• [TASK TO COMPLETE]: Substitute "upper-left corner" for "top-left" in the lines below, keeping everything else the same, and leave the pictures out of your answer.

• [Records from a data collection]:
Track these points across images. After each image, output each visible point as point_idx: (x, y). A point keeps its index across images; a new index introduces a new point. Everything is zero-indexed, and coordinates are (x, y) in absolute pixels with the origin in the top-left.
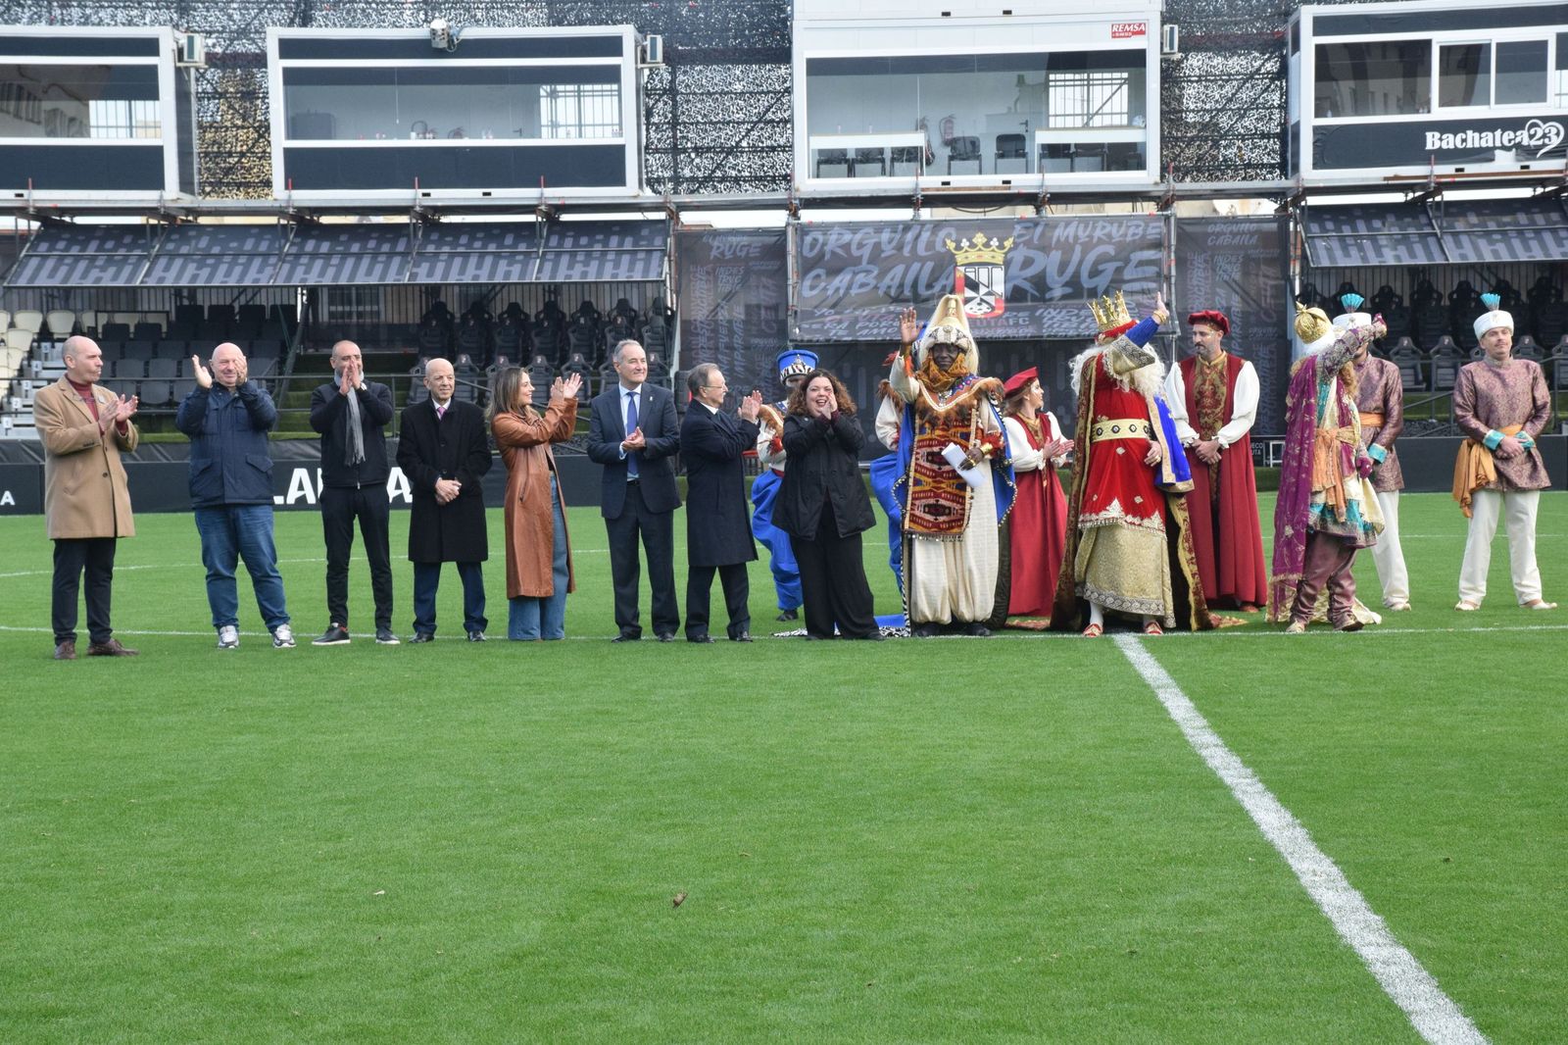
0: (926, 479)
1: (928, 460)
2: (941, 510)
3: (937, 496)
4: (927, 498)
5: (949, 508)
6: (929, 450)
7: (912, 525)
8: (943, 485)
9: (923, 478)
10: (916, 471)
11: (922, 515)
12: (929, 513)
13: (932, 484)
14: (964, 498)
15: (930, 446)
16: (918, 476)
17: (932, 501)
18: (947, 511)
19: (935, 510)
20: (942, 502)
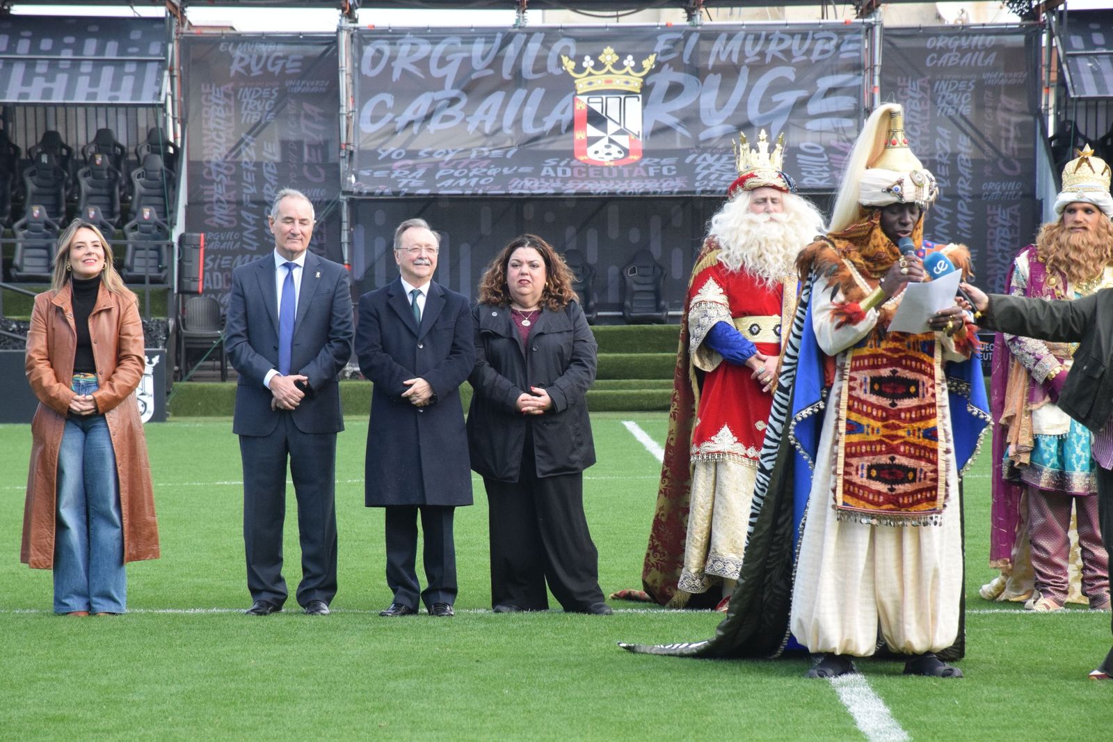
0: (873, 423)
1: (873, 391)
2: (901, 474)
3: (892, 450)
4: (874, 453)
5: (914, 470)
6: (874, 373)
7: (850, 500)
8: (901, 433)
9: (864, 421)
10: (850, 408)
11: (864, 481)
12: (876, 479)
13: (883, 431)
14: (935, 451)
15: (875, 367)
16: (855, 417)
17: (884, 459)
18: (911, 475)
19: (891, 474)
20: (901, 460)
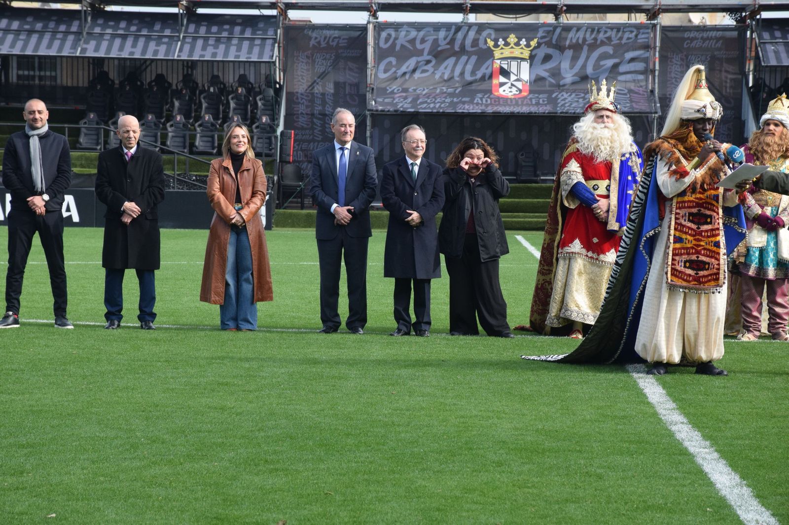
0: (689, 237)
1: (689, 220)
2: (702, 266)
3: (698, 252)
4: (688, 254)
5: (709, 264)
6: (690, 211)
7: (675, 279)
8: (702, 243)
9: (684, 236)
10: (675, 229)
11: (682, 269)
12: (688, 268)
13: (694, 242)
14: (719, 254)
15: (690, 207)
16: (678, 234)
17: (694, 257)
18: (707, 266)
19: (697, 265)
20: (702, 258)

• [YOUR RESPONSE]:
Track these points across images. After each image, output each visible point as point_idx: (x, y). A point keeps its index across images; a new index introduces a new point. Everything is zero-indexed, and coordinates are (x, y) in absolute pixels with the origin in the upper-left corner.
0: (926, 479)
1: (928, 460)
2: (941, 510)
3: (937, 496)
4: (927, 498)
5: (949, 508)
6: (929, 450)
7: (912, 525)
8: (943, 485)
9: (923, 478)
10: (916, 471)
11: (922, 515)
12: (929, 513)
13: (932, 484)
14: (964, 498)
15: (930, 446)
16: (918, 476)
17: (932, 501)
18: (947, 511)
19: (935, 510)
20: (942, 502)
0: (873, 423)
1: (873, 391)
2: (901, 474)
3: (892, 450)
4: (874, 453)
5: (914, 470)
6: (874, 373)
7: (850, 500)
8: (901, 433)
9: (864, 421)
10: (850, 408)
11: (864, 481)
12: (876, 479)
13: (883, 431)
14: (935, 451)
15: (875, 367)
16: (855, 417)
17: (884, 459)
18: (911, 475)
19: (891, 474)
20: (901, 460)
0: (689, 237)
1: (689, 220)
2: (702, 266)
3: (698, 252)
4: (688, 254)
5: (709, 264)
6: (690, 211)
7: (675, 279)
8: (702, 243)
9: (684, 236)
10: (675, 229)
11: (682, 269)
12: (688, 268)
13: (694, 242)
14: (719, 254)
15: (690, 207)
16: (678, 234)
17: (694, 257)
18: (707, 266)
19: (697, 265)
20: (702, 258)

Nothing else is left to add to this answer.